Libération, 16 décembre 2006, par Catherine Halpern

Parménide, de l’étant au monde

Deux mille cinq cents ans après, lire Parménide est une gageure. Du livre que le philosophe présocratique avait conçu, il ne nous reste malheureusement que quelques fragments et des résumés anciens de la doctrine légués par la doxographie. L’obstacle pour Jean Bollack n’apparaît pas insurmontable : « Il faut réunir tout ce qui reste jusqu’aux miettes et tenter de reconstruire des ensembles, petits et grands ; on parvient plus loin qu’on ne l’a cru. » Mais le texte a aussi été recouvert par les nombreux commentaires. Bollack les tient en respect pour tenter de retrouver le sens de cette opaque mais hypnotique pensée de l’étant et du monde. « Il faut lire Parménide sans faire le détour par Platon », commence-t-il.

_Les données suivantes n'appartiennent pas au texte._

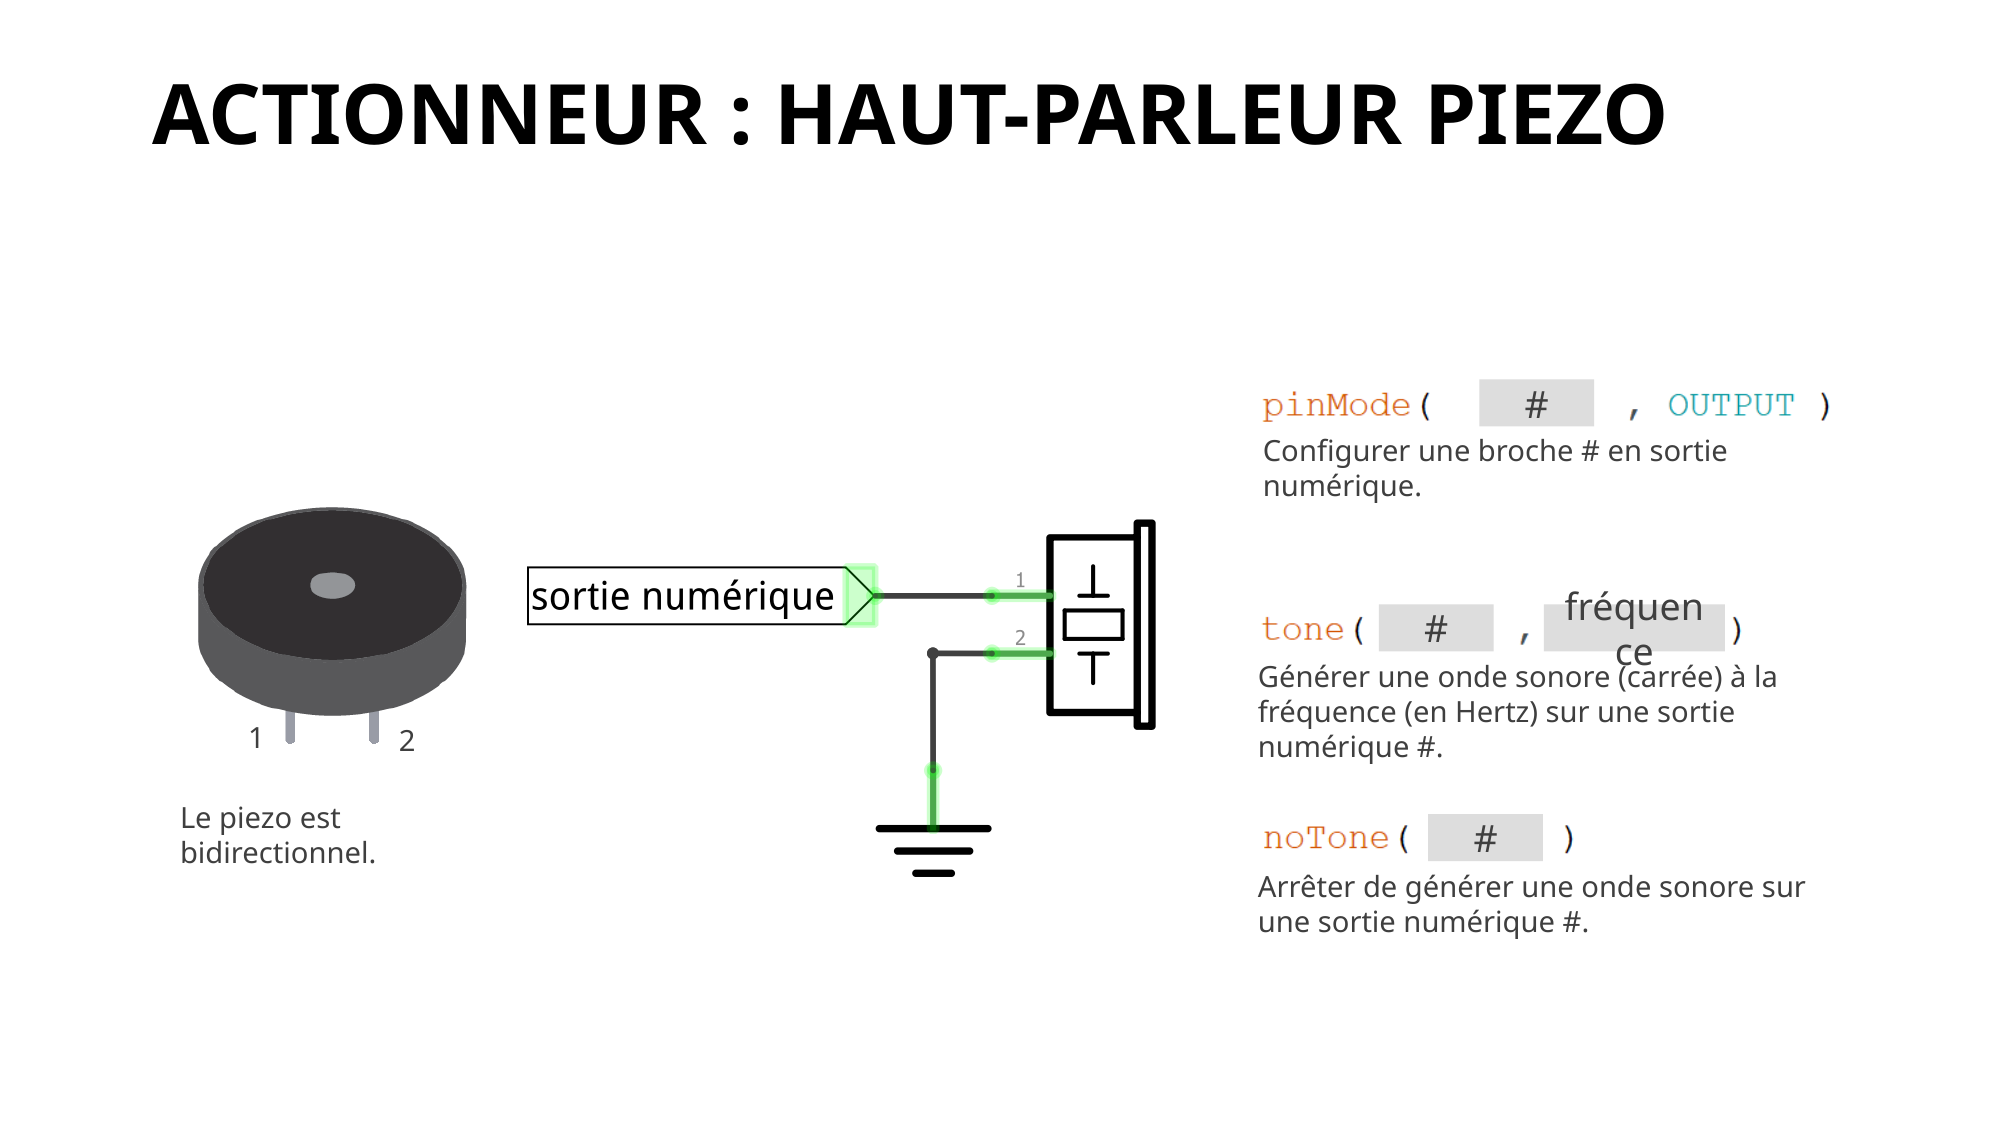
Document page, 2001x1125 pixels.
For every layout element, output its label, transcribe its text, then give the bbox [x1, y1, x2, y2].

picture [1258, 597, 1775, 666]
picture [515, 447, 1163, 898]
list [158, 466, 515, 789]
text_box Configurer une broche # en sortie numérique. [1248, 424, 1863, 510]
text_box Le piezo est bidirectionnel. [165, 792, 515, 877]
picture [1258, 814, 1587, 866]
text_box Générer une onde sonore (carrée) à la fréquence (en Hertz) sur une sortie numérique #. [1243, 651, 1858, 771]
title ACTIONNEUR : HAUT-PARLEUR PIEZO [137, 59, 1863, 175]
picture [1258, 379, 1842, 437]
text_box Arrêter de générer une onde sonore sur une sortie numérique #. [1243, 861, 1858, 946]
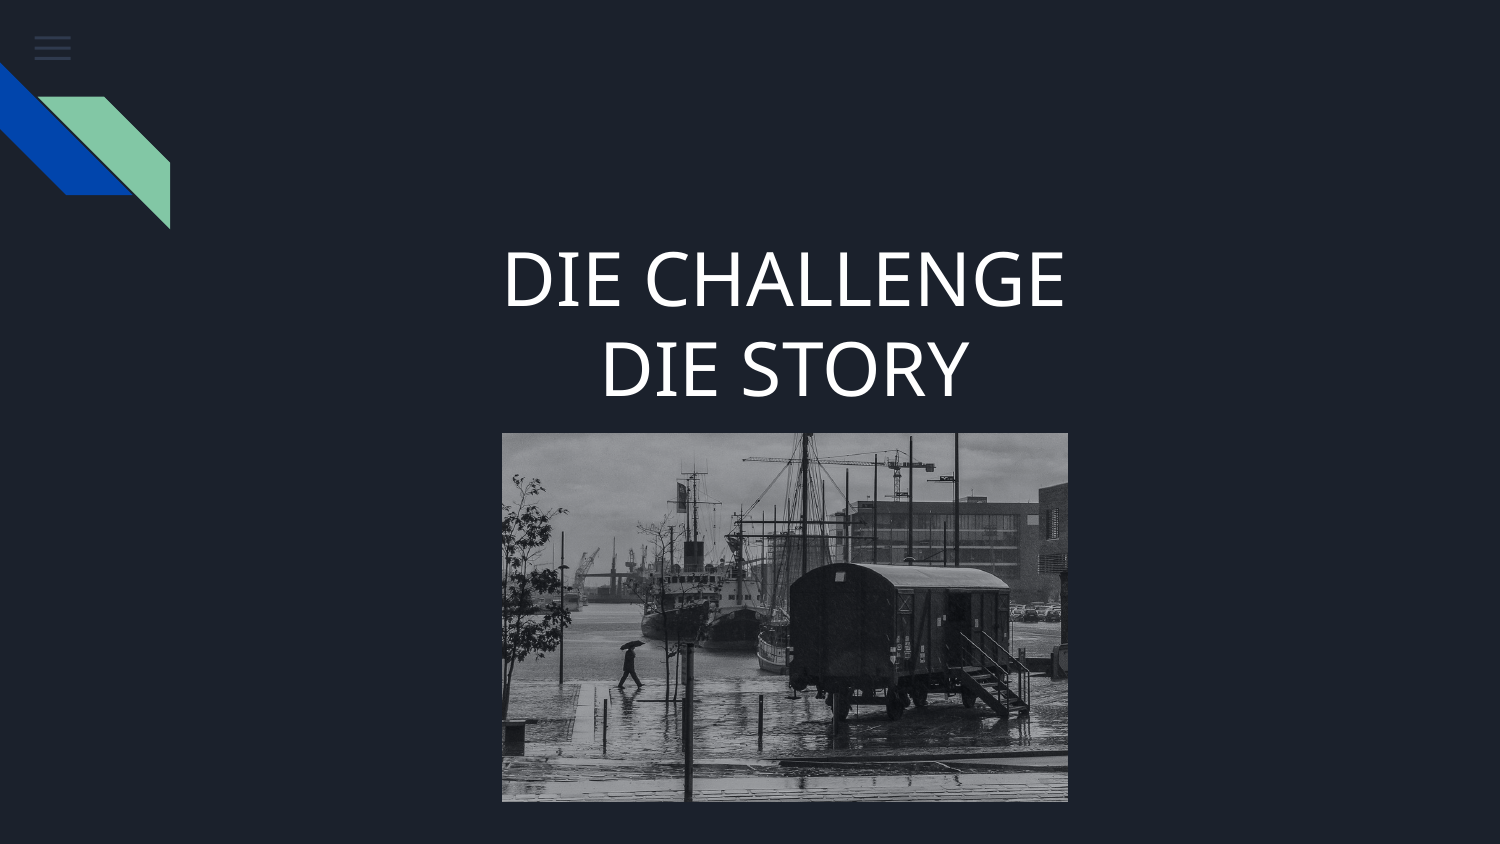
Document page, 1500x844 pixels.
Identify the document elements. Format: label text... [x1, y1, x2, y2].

title DIE CHALLENGE DIE STORY [207, 202, 1363, 497]
picture [502, 432, 1068, 802]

Cela veut notamment dire s’émanciper de la lecture exclusivement ontologique faite trop souvent de Parménide pour intégrer sa cosmologie. Jean Bollack s’attache donc avec patience et minutie à restituer le sens du texte retraduisant, expliquant ses choix, interprétant, discutant les commentateurs. Un chemin exigeant et difficile pour une pensée qui ne l’est pas moins.